Despite crypto’s growing user base and hype, most distributed ledger networks are still very young. Right now, this is very much a fast-changing and experimental technology.

For example, even the top Cryptocurrencies today can only reasonably handle a handful of transactions per second. This is a far cry from Visa services, which tackle 2,000+ transactions per second on a slow day. That said, scaling solutions for blockchain-based ledgers are in progress, and alternate ledger designs are built for speed.

Price Volatility

Earlier, we determined that cryptocurrencies have value, yet given how these are a new asset class with a growing user base, their true, fair market value may not be understood for some time. Combine this with a largely unregulated, sometimes easy to manipulate, 24-hour-a-day marketplace full of novice investors, and the result is significant volatility with sometimes double-digit percentage swings in a day.

To play it safe in such a market, a business may want to convert crypto into fiat relatively quickly. The good news is that regulation is being actively discussed, and once implemented, will bring more safety and larger institutional investors to help settle markets.

Customer Service

Supporting an additional payment option in checkout, one that still has some way to go before widespread adoption, can create customer questions and confusion. Educational material may be needed, both directly to consumers and to service agents.

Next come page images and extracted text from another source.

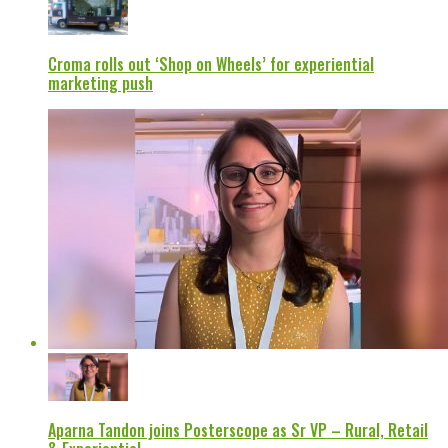
Croma rolls out ‘Shop on Wheels’ for experiential
marketing push
Aparna Tandon joins Posterscope as Sr VP – Rural, Retail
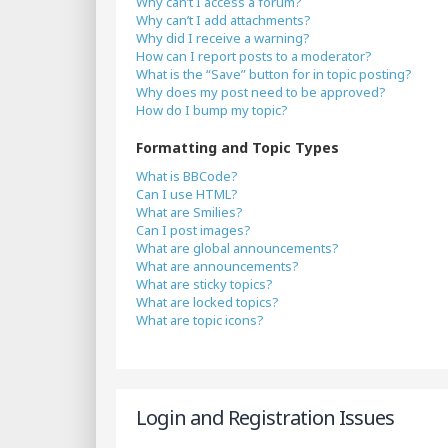
Why can’t I access a forum?
Why can’t I add attachments?
Why did I receive a warning?
How can I report posts to a moderator?
What is the “Save” button for in topic posting?
Why does my post need to be approved?
How do I bump my topic?
Formatting and Topic Types
What is BBCode?
Can I use HTML?
What are Smilies?
Can I post images?
What are global announcements?
What are announcements?
What are sticky topics?
What are locked topics?
What are topic icons?
Login and Registration Issues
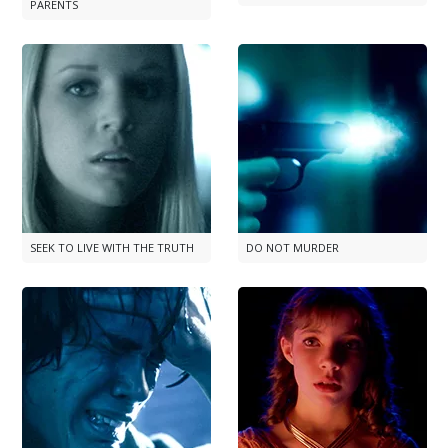
PARENTS
SEEK TO LIVE WITH THE TRUTH
DO NOT MURDER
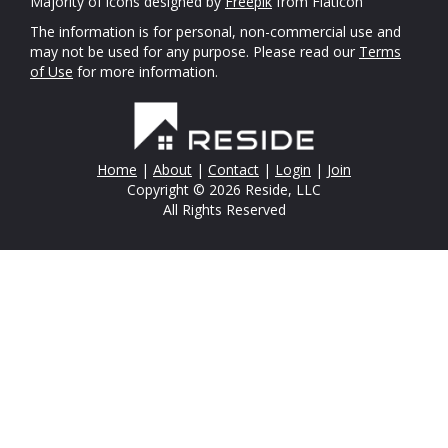
Majority of icons designed by
Freepik
from Flaticon
The information is for personal, non-commercial use and
may not be used for any purpose. Please read our
Terms
of Use
for more information.
Home
|
About
|
Contact
|
Login
|
Join
Copyright © 2026 Reside, LLC
All Rights Reserved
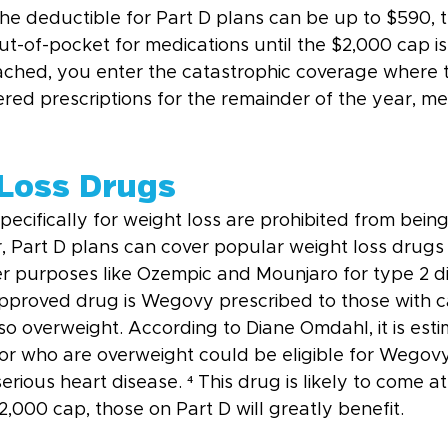
he deductible for Part D plans can be up to $590, t
-of-pocket for medications until the $2,000 cap is 
eached, you enter the catastrophic coverage where 
ered prescriptions for the remainder of the year, m
 Loss Drugs
ecifically for weight loss are prohibited from bein
 Part D plans can cover popular weight loss drugs i
er purposes like Ozempic and Mounjaro for type 2 di
proved drug is Wegovy prescribed to those with c
so overweight. According to Diane Omdahl, it is esti
 or who are overweight could be eligible for Wegovy
erious heart disease. ⁴ This drug is likely to come at
,000 cap, those on Part D will greatly benefit.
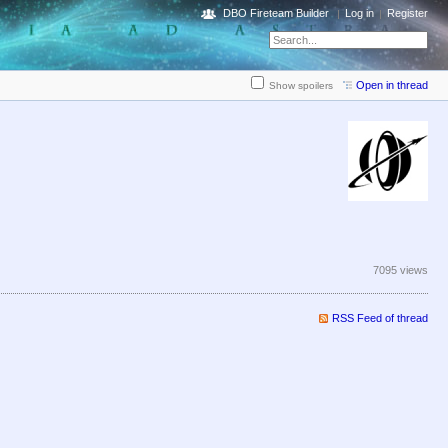
DBO Fireteam Builder
Log in
Register
Open in thread
Show spoilers
7095 views
RSS Feed of thread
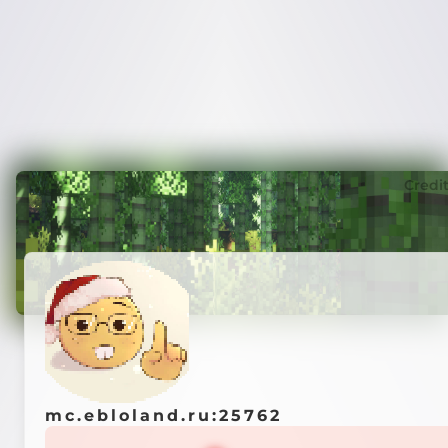
Credi
mc.ebloland.ru:25762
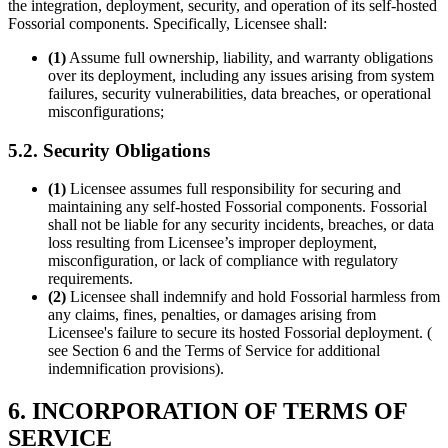
the integration, deployment, security, and operation of its self-hosted
Fossorial components. Specifically, Licensee shall:
(1)
Assume full ownership, liability, and warranty obligations
over its deployment, including any issues arising from system
failures, security vulnerabilities, data breaches, or operational
misconfigurations;
5.2. Security Obligations
(1)
Licensee assumes full responsibility for securing and
maintaining any self-hosted Fossorial components. Fossorial
shall not be liable for any security incidents, breaches, or data
loss resulting from Licensee’s improper deployment,
misconfiguration, or lack of compliance with regulatory
requirements.
(2)
Licensee shall indemnify and hold Fossorial harmless from
any claims, fines, penalties, or damages arising from
Licensee's failure to secure its hosted Fossorial deployment. (
see Section 6 and the Terms of Service for additional
indemnification provisions).
6. INCORPORATION OF TERMS OF
SERVICE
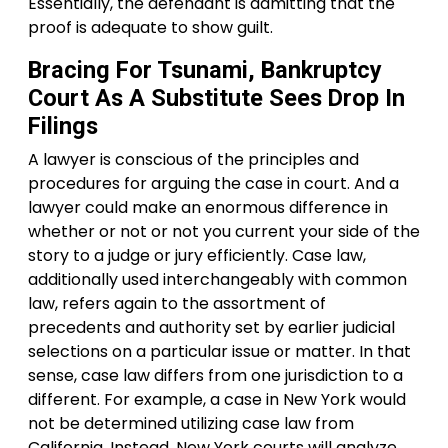
Essentially, the defendant is admitting that the
proof is adequate to show guilt.
Bracing For Tsunami, Bankruptcy
Court As A Substitute Sees Drop In
Filings
A lawyer is conscious of the principles and
procedures for arguing the case in court. And a
lawyer could make an enormous difference in
whether or not or not you current your side of the
story to a judge or jury efficiently. Case law,
additionally used interchangeably with common
law, refers again to the assortment of
precedents and authority set by earlier judicial
selections on a particular issue or matter. In that
sense, case law differs from one jurisdiction to a
different. For example, a case in New York would
not be determined utilizing case law from
California. Instead, New York courts will analyze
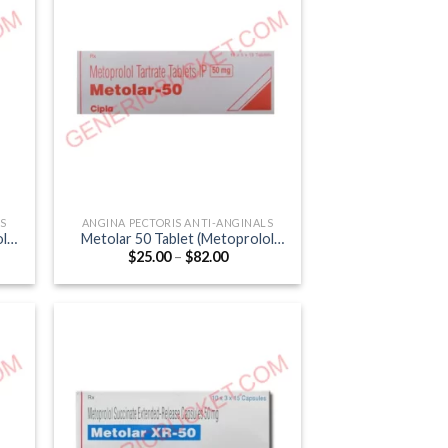
LS
ANGINA PECTORIS ANTI-ANGINALS
ol
Metolar 50 Tablet (Metoprolol
Price
$
25.00
–
$
82.00
Tartrate 50mg)
:
range:
0
$25.00
gh
through
0
$82.00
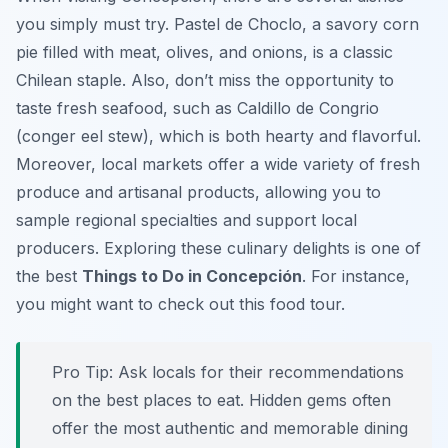
you simply must try.
Pastel de Choclo
, a savory corn
pie filled with meat, olives, and onions, is a classic
Chilean staple. Also, don’t miss the opportunity to
taste fresh seafood, such as
Caldillo de Congrio
(conger eel stew), which is both hearty and flavorful.
Moreover, local markets offer a wide variety of fresh
produce and artisanal products, allowing you to
sample regional specialties and support local
producers. Exploring these culinary delights is one of
the best
Things to Do in Concepción
. For instance,
you might want to check out this food tour.
Pro Tip:
Ask locals for their recommendations
on the best places to eat. Hidden gems often
offer the most authentic and memorable dining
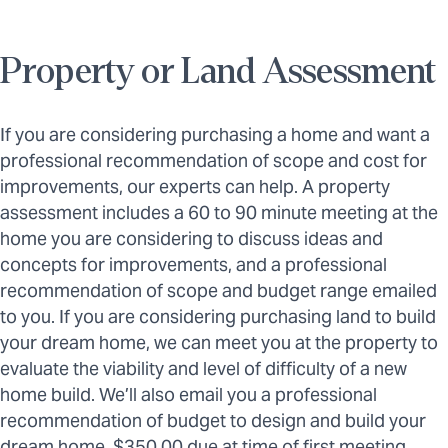
Property or Land Assessment
If you are considering purchasing a home and want a
professional recommendation of scope and cost for
improvements, our experts can help. A property
assessment includes a 60 to 90 minute meeting at the
home you are considering to discuss ideas and
concepts for improvements, and a professional
recommendation of scope and budget range emailed
to you. If you are considering purchasing land to build
your dream home, we can meet you at the property to
evaluate the viability and level of difficulty of a new
home build. We’ll also email you a professional
recommendation of budget to design and build your
dream home. $350.00 due at time of first meeting.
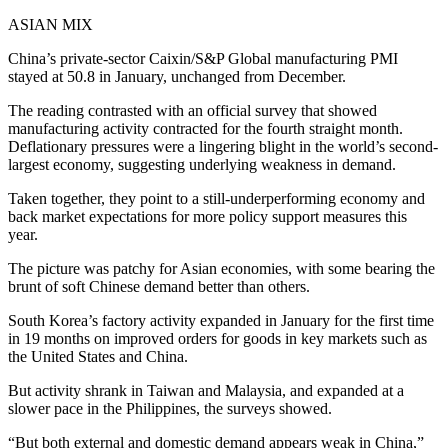
ASIAN MIX
China’s private-sector Caixin/S&P Global manufacturing PMI
stayed at 50.8 in January, unchanged from December.
The reading contrasted with an official survey that showed
manufacturing activity contracted for the fourth straight month.
Deflationary pressures were a lingering blight in the world’s second-
largest economy, suggesting underlying weakness in demand.
Taken together, they point to a still-underperforming economy and
back market expectations for more policy support measures this
year.
The picture was patchy for Asian economies, with some bearing the
brunt of soft Chinese demand better than others.
South Korea’s factory activity expanded in January for the first time
in 19 months on improved orders for goods in key markets such as
the United States and China.
But activity shrank in Taiwan and Malaysia, and expanded at a
slower pace in the Philippines, the surveys showed.
“But both external and domestic demand appears weak in China,”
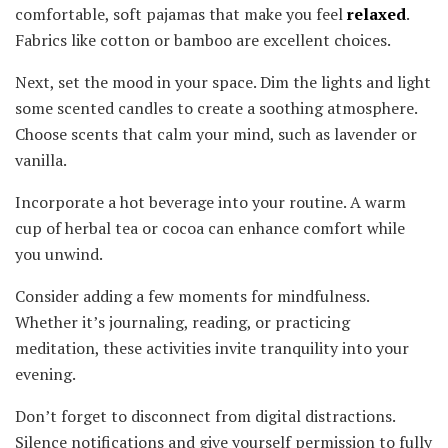
comfortable, soft pajamas that make you feel
relaxed
.
Fabrics like cotton or bamboo are excellent choices.
Next, set the mood in your space. Dim the lights and light
some scented candles to create a soothing atmosphere.
Choose scents that calm your mind, such as lavender or
vanilla.
Incorporate a hot beverage into your routine. A warm
cup of herbal tea or cocoa can enhance comfort while
you unwind.
Consider adding a few moments for mindfulness.
Whether it’s journaling, reading, or practicing
meditation, these activities invite tranquility into your
evening.
Don’t forget to disconnect from digital distractions.
Silence notifications and give yourself permission to fully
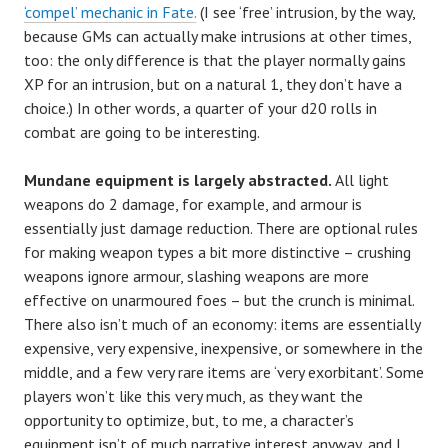
‘compel’ mechanic in Fate.
(I see ‘free’ intrusion, by the way,
because GMs can actually make intrusions at other times,
too: the only difference is that the player normally gains
XP for an intrusion, but on a natural 1, they don’t have a
choice.) In other words, a quarter of your d20 rolls in
combat are going to be interesting.
Mundane equipment is largely abstracted.
All light
weapons do 2 damage, for example, and armour is
essentially just damage reduction. There are optional rules
for making weapon types a bit more distinctive – crushing
weapons ignore armour, slashing weapons are more
effective on unarmoured foes – but the crunch is minimal.
There also isn’t much of an economy: items are essentially
expensive, very expensive, inexpensive, or somewhere in the
middle, and a few very rare items are ‘very exorbitant’. Some
players won’t like this very much, as they want the
opportunity to optimize, but, to me, a character’s
equipment isn’t of much narrative interest anyway, and I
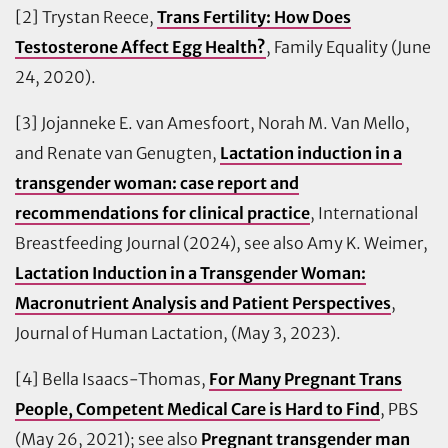
[2] Trystan Reece,
Trans Fertility: How Does
Testosterone Affect Egg Health?
, Family Equality (June
24, 2020).
[3] Jojanneke E. van Amesfoort, Norah M. Van Mello,
and Renate van Genugten,
Lactation induction in a
transgender woman: case report and
recommendations for clinical practice
, International
Breastfeeding Journal (2024), see also Amy K. Weimer,
Lactation Induction in a Transgender Woman:
Macronutrient Analysis and Patient Perspectives
,
Journal of Human Lactation, (May 3, 2023).
[4] Bella Isaacs-Thomas,
For Many Pregnant Trans
People, Competent Medical Care is Hard to Find
, PBS
(May 26, 2021); see also
Pregnant transgender man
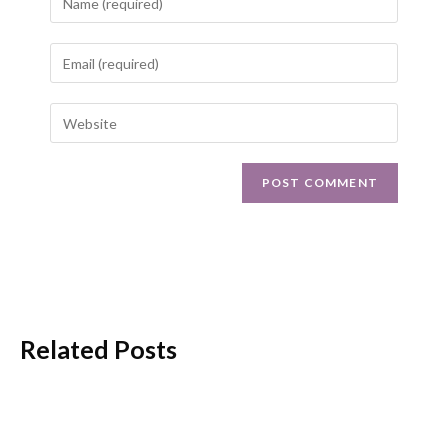
Related Posts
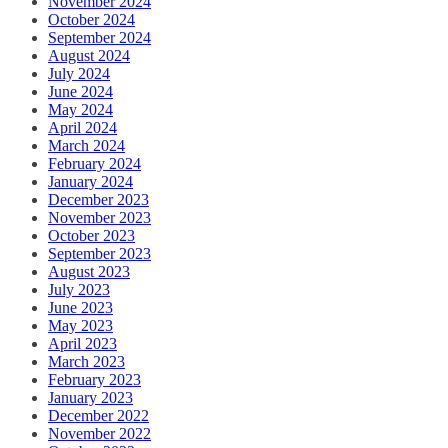
November 2024
October 2024
September 2024
August 2024
July 2024
June 2024
May 2024
April 2024
March 2024
February 2024
January 2024
December 2023
November 2023
October 2023
September 2023
August 2023
July 2023
June 2023
May 2023
April 2023
March 2023
February 2023
January 2023
December 2022
November 2022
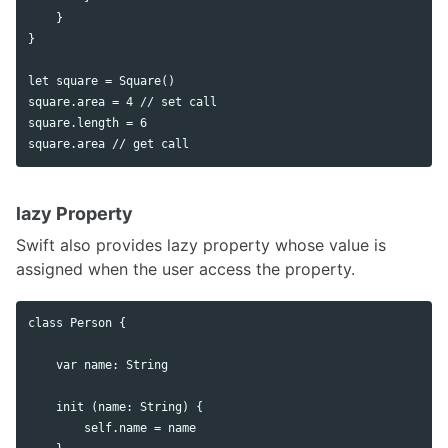
    }

}

let square = Square()

square.area = 4 // set call

square.length = 6

lazy Property
Swift also provides lazy property whose value is
assigned when the user access the property.
class Person {

    var name: String

    init (name: String) {

        self.name = name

Depending on your target audience and risk tolerance, now may be a good time to become familiar with cryptocurrency, take the technology for a test run, and gauge consumer participation. There are commerce-ready solutions available to help ease into this brave, new world. Crypto payment processors include services such as custodial wallets, storefront checkout integrations, and sometimes direct to fiat conversion and bank deposits to sidestep price volatility. Here are some top providers to get in touch with serving the US and Western Europe:

  • Coinbase Commerce — The most prominent name for cryptocurrency in the US, which has relationships with Expedia and Shopify stores, recently launched this new service. It supports several cryptocurrencies.
  • BitPay Payments — Another provider in the US with plug-in integrations for Magento and other platforms. Includes conversion to Fiat and direct bank deposits. Accepts only Bitcoin and Bitcoin Cash.
  • GoCoin — Locations in US and Singapore. Used by the likes of Remax and Shopify. Integrates with Magento and other platforms. Supports multiple cryptocurrencies, and wire transfers to banks.
  • BitcoinPay — A UK based provider serving the Eurozone. Convert to local Fiat and deposit to banks.
  • CoinsBank — Another UK provider.

Not quite ready to take the plunge? That’s okay. This won’t necessarily turn off your crypto-loving customers: the tech is still very new and consumers understand that. Ironically, there are several solutions on the market allowing consumers to spend their coin via traditional pre-paid debit cards. While these options run counter to the decentralization tenants and benefits of cryptocurrency, they do provide a convenient stopgap.